До вечера мы ходим среди этой шумящей, рыдающей, шевелящейся, растерянной людской массы и составляем списки. Слух о том, что эвакуации подлежат женщины с детьми только до десяти лет, мгновенно облетает всех.
Рыдания, истерики, вопли, плачут дети — ведь здесь немало семей, в которых двое-трое детей, и некоторым из них больше десяти лет. Их что — нужно оставлять? А что с ними будет? Мы стоим в окружении отчаявшихся, кричащих и рыдающих женщин с измученными худыми лицами, у всех в руках какие-то бумаги, метрики, все они одновременно вопят и протягивают нам документы. Большинство из них — семьи военных из западных округов, у многих больные маленькие дети, но старшие тоже нуждаются в лечении, оставлять их нельзя никак… Мы в растерянности. И, конечно, вносим в списки всех детей.
Пусть решает начальство! Видя это, женщины немного успокаиваются — им кажется, что все уладилось и завтра они уедут всей семьей. Куда? На Харьков. А потом что? Мы разводим руками — этого мы сами не знаем. Наше дело — выдать регистрационные номера, которые им понадобятся завтра, при посадке в вагоны…
Через два дня узнаем, что списки наши оказались бесполезными. Состав, поданный из депо под посадку, штурмом взят озверевшей толпой. В вагоны проникли только самые сильные и ловкие.

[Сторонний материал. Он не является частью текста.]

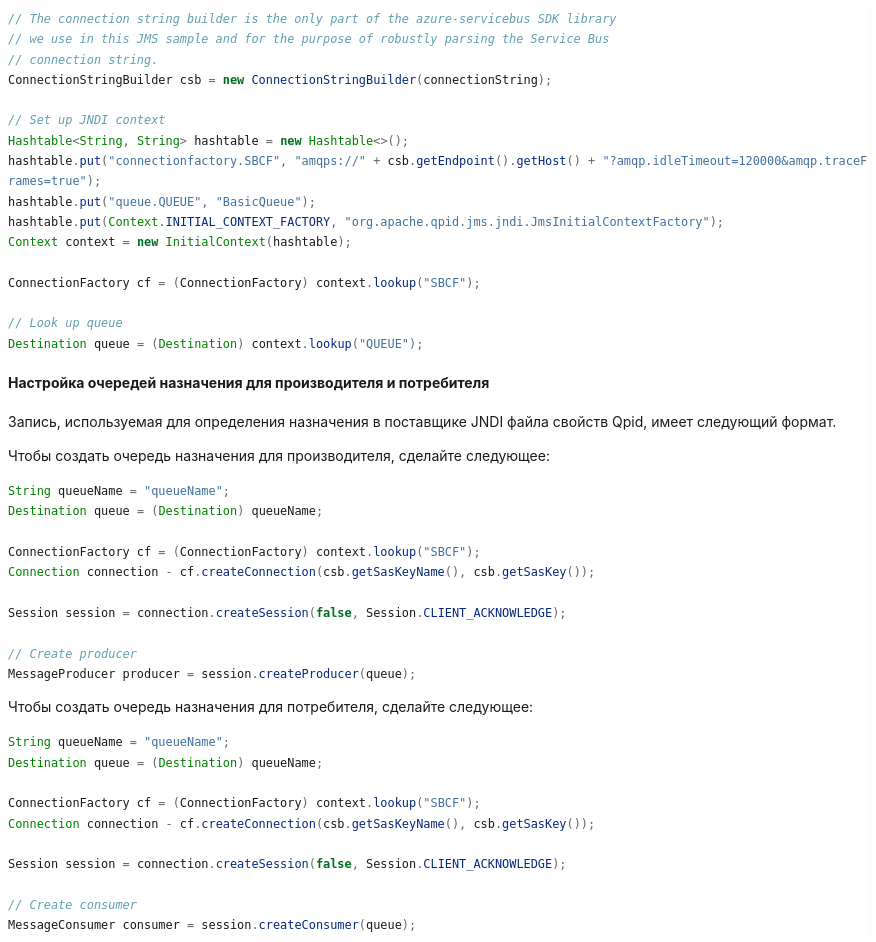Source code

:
 ```java
// The connection string builder is the only part of the azure-servicebus SDK library
// we use in this JMS sample and for the purpose of robustly parsing the Service Bus 
// connection string. 
ConnectionStringBuilder csb = new ConnectionStringBuilder(connectionString);
        
// Set up JNDI context
Hashtable<String, String> hashtable = new Hashtable<>();
hashtable.put("connectionfactory.SBCF", "amqps://" + csb.getEndpoint().getHost() + "?amqp.idleTimeout=120000&amqp.traceFrames=true");
hashtable.put("queue.QUEUE", "BasicQueue");
hashtable.put(Context.INITIAL_CONTEXT_FACTORY, "org.apache.qpid.jms.jndi.JmsInitialContextFactory");
Context context = new InitialContext(hashtable);

ConnectionFactory cf = (ConnectionFactory) context.lookup("SBCF");

// Look up queue
Destination queue = (Destination) context.lookup("QUEUE");
```

#### <a name="configure-producer-and-consumer-destination-queues"></a>Настройка очередей назначения для производителя и потребителя

Запись, используемая для определения назначения в поставщике JNDI файла свойств Qpid, имеет следующий формат.

Чтобы создать очередь назначения для производителя, сделайте следующее:
```java
String queueName = "queueName";
Destination queue = (Destination) queueName;

ConnectionFactory cf = (ConnectionFactory) context.lookup("SBCF");
Connection connection - cf.createConnection(csb.getSasKeyName(), csb.getSasKey());

Session session = connection.createSession(false, Session.CLIENT_ACKNOWLEDGE);

// Create producer
MessageProducer producer = session.createProducer(queue);
```

Чтобы создать очередь назначения для потребителя, сделайте следующее:
```java
String queueName = "queueName";
Destination queue = (Destination) queueName;

ConnectionFactory cf = (ConnectionFactory) context.lookup("SBCF");
Connection connection - cf.createConnection(csb.getSasKeyName(), csb.getSasKey());

Session session = connection.createSession(false, Session.CLIENT_ACKNOWLEDGE);

// Create consumer
MessageConsumer consumer = session.createConsumer(queue);
```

Согласно данным Всесоюзной переписи населения 1939 года, население Полтавы составляло 130 тысяч человек, из них 12 860 евреев — в основном работники здравоохранения, просвещения, сферы обслуживания. Многие из этих людей были уверены, что в случае оккупации немцы не станут их трогать. Считалось, что немцы — цивилизованная нация.
Илья Розенфельд
Жизнь изменила окраску. Теперь все происходит на одном, основном, единственном фоне — тревожном фоне войны. И самое главное сейчас — это сводки Совинформбюро, трижды в день, утренние, дневные и вечерние. Из которых понять, что происходит на фронте, невозможно. Хотя ясно, что дела идут очень плохо.